And then, finally, Galveston. What can I say? It is a strange, unnerving mix of brand new and battered, the legacy of last year's hurricane. Some buildings still have sagging roofs and plywood up where windows ought to be, and they sit cheek to jowl next to sparkling new structures. But what is most disturbing are the trees, many of which which look tattered and worn out, or in some cases, dying or dead. I know that this is the nature of the coastal environment, and that given time, it will recover, but at the end of the stretched out day, it was dispiriting to see.

I drove to the convention center, set up my booth in a hot and stuffy exhibitor's hall, and went looking for some food. I was so grumpy and out of sorts by that time, I wasn't looking for anything special, so I stopped at the first thing I recognized as a restaurant, McAlester's Deli, on Seawall Boulevard. As the name of the street implies, it is right smack dab on the ocean, and when I got out of my car, this is what I saw:



I waited for a break in the traffic and did my own version of strolling across the street to have a look. The sounds and smells of the sea were all about me, and in the distance the lights of shrimp boats drifted like stars across the black horizon. And my tired, unsettled, chattering spirit went quiet.

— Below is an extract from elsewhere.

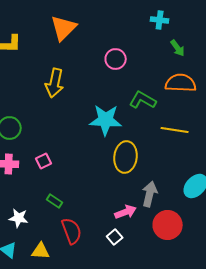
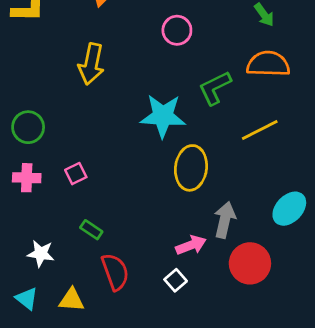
green L-shape: (143, 100) -> (215, 88), turned -56
yellow line: (175, 130) -> (260, 130), turned -36

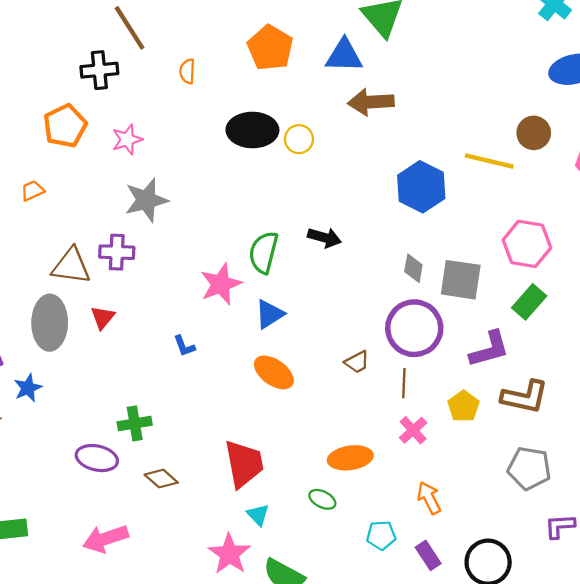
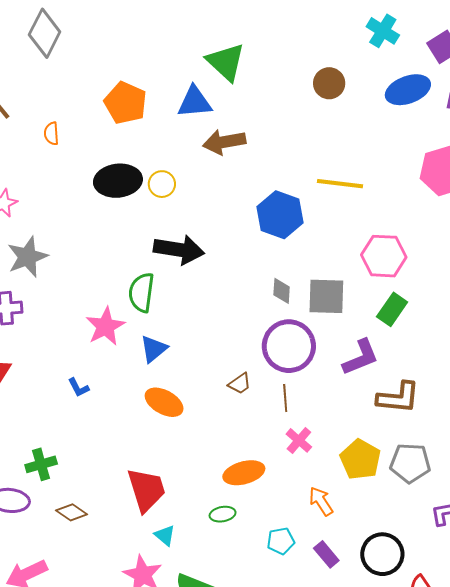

The convention this week (The Conference for the Advancement of Science Teaching, or CAST) is set at a place called Moody Gardens, the name of which I find promising. I'm down here hawking our degree program, but I'll take a break sometime and have a look around to see if there are in fact any gardens. If I see anything interesting, I'll let you know. In the meantime, y'all be sure to look both ways when you cross the street. Ciao!